> Brief
Could you return every line of the records below that contains the word "linejoin"?
══ Records for this exercise
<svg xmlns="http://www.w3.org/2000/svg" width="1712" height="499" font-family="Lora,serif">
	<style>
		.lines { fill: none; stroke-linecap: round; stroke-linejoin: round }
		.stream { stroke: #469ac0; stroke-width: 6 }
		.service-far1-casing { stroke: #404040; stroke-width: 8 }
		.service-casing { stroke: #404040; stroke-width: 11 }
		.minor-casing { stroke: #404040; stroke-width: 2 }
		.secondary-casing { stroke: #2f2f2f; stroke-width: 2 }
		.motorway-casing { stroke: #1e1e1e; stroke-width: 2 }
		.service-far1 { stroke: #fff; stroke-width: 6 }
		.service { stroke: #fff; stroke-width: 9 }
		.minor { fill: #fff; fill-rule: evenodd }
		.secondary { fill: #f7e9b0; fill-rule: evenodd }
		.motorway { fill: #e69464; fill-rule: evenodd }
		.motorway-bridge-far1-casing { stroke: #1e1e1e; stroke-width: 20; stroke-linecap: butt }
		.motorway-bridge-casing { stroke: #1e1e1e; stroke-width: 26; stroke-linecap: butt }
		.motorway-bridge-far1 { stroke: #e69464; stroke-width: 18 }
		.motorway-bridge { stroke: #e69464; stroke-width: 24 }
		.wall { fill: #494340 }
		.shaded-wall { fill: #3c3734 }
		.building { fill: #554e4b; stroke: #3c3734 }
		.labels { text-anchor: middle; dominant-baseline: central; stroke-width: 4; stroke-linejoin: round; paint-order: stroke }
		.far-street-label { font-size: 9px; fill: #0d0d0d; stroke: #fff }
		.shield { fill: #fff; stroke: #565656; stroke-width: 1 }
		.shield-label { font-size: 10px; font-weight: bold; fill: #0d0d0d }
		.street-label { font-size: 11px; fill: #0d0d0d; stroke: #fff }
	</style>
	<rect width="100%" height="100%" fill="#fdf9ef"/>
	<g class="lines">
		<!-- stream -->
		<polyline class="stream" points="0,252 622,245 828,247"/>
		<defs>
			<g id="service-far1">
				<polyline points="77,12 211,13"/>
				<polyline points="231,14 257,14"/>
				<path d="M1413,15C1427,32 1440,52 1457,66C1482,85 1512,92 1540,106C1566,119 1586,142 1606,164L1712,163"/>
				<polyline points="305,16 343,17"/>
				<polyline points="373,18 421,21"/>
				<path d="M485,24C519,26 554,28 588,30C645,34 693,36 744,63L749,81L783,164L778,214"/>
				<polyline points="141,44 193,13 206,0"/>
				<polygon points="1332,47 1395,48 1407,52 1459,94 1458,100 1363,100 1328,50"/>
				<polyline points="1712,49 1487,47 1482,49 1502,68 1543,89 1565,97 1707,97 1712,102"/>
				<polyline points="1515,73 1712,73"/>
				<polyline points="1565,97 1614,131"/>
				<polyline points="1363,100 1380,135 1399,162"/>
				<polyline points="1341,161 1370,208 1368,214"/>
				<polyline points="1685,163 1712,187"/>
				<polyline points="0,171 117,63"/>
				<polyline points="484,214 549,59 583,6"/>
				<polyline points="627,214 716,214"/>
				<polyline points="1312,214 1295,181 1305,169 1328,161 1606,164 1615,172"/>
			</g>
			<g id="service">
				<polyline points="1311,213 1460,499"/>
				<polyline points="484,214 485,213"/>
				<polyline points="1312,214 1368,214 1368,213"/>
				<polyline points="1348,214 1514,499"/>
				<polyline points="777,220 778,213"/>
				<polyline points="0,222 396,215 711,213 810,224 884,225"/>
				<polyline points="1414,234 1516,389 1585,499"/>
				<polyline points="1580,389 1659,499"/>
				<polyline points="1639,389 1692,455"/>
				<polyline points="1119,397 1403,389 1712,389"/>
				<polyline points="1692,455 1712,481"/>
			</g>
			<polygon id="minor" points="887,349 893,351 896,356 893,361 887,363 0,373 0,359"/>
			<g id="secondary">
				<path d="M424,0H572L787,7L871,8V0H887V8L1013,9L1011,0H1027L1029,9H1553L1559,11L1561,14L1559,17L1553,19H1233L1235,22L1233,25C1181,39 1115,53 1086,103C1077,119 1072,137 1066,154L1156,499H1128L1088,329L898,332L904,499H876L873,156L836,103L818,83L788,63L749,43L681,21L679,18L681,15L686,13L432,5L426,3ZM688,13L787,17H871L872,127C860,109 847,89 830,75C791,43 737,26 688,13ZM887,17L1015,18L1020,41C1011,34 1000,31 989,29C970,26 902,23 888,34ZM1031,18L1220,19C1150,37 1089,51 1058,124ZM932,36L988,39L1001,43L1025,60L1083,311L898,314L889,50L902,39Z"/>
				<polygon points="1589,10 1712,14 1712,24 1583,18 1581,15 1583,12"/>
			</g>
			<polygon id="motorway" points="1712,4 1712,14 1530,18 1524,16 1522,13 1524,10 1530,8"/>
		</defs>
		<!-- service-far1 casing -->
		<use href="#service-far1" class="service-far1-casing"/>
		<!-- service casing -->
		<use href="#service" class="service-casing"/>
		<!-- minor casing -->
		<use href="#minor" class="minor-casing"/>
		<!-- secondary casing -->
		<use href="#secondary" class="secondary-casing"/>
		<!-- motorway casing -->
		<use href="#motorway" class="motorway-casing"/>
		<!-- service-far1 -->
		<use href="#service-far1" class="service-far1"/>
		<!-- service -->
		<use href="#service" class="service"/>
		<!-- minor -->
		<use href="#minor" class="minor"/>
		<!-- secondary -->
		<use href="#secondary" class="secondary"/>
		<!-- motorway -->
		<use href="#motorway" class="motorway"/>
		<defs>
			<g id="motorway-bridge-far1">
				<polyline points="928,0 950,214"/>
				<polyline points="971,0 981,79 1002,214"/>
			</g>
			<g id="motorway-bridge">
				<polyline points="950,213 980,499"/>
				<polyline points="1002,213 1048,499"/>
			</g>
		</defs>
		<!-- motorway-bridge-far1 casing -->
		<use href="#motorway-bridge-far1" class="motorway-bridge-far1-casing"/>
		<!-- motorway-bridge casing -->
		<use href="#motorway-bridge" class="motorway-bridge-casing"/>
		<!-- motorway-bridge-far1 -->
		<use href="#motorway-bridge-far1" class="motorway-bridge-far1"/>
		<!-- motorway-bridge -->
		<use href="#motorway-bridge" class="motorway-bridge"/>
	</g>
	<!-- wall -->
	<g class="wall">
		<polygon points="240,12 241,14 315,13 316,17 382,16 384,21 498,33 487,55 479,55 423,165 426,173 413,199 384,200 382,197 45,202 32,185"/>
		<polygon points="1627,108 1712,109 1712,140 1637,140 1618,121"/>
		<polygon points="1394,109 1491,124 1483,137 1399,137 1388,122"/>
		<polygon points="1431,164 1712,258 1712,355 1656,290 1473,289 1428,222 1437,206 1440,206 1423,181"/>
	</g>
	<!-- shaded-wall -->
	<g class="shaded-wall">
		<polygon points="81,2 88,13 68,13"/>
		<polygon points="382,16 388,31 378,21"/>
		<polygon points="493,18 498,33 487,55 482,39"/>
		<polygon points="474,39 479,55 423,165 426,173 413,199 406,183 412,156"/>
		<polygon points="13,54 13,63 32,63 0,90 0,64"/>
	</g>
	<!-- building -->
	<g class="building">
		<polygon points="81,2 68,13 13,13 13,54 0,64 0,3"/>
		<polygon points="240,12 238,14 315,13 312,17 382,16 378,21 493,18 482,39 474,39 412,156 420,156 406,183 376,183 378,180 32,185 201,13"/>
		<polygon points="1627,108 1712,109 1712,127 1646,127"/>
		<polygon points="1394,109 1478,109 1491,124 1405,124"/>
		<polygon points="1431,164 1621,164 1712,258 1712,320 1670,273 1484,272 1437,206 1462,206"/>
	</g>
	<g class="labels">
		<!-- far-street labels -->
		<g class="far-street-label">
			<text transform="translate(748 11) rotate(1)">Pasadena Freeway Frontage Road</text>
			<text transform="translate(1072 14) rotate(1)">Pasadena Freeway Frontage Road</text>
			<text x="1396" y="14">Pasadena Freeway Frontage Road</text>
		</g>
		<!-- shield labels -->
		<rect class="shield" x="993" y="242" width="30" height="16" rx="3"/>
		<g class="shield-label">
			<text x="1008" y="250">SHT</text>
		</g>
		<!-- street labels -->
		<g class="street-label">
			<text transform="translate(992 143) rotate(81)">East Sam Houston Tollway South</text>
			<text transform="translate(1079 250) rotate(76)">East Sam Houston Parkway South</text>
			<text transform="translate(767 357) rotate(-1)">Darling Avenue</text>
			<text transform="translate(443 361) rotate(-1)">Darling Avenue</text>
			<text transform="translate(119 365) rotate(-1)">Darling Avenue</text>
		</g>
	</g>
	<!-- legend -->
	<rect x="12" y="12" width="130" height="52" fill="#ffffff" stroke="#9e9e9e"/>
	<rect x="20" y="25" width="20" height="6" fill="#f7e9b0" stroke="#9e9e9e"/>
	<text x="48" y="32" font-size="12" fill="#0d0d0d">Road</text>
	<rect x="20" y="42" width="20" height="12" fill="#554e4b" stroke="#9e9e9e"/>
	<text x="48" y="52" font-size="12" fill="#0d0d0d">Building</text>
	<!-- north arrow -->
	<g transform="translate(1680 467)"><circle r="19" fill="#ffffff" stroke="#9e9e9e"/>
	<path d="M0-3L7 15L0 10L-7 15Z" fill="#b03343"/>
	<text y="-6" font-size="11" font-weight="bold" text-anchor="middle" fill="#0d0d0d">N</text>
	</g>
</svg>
════
> Answer area
		.lines { fill: none; stroke-linecap: round; stroke-linejoin: round }
		.labels { text-anchor: middle; dominant-baseline: central; stroke-width: 4; stroke-linejoin: round; paint-order: stroke }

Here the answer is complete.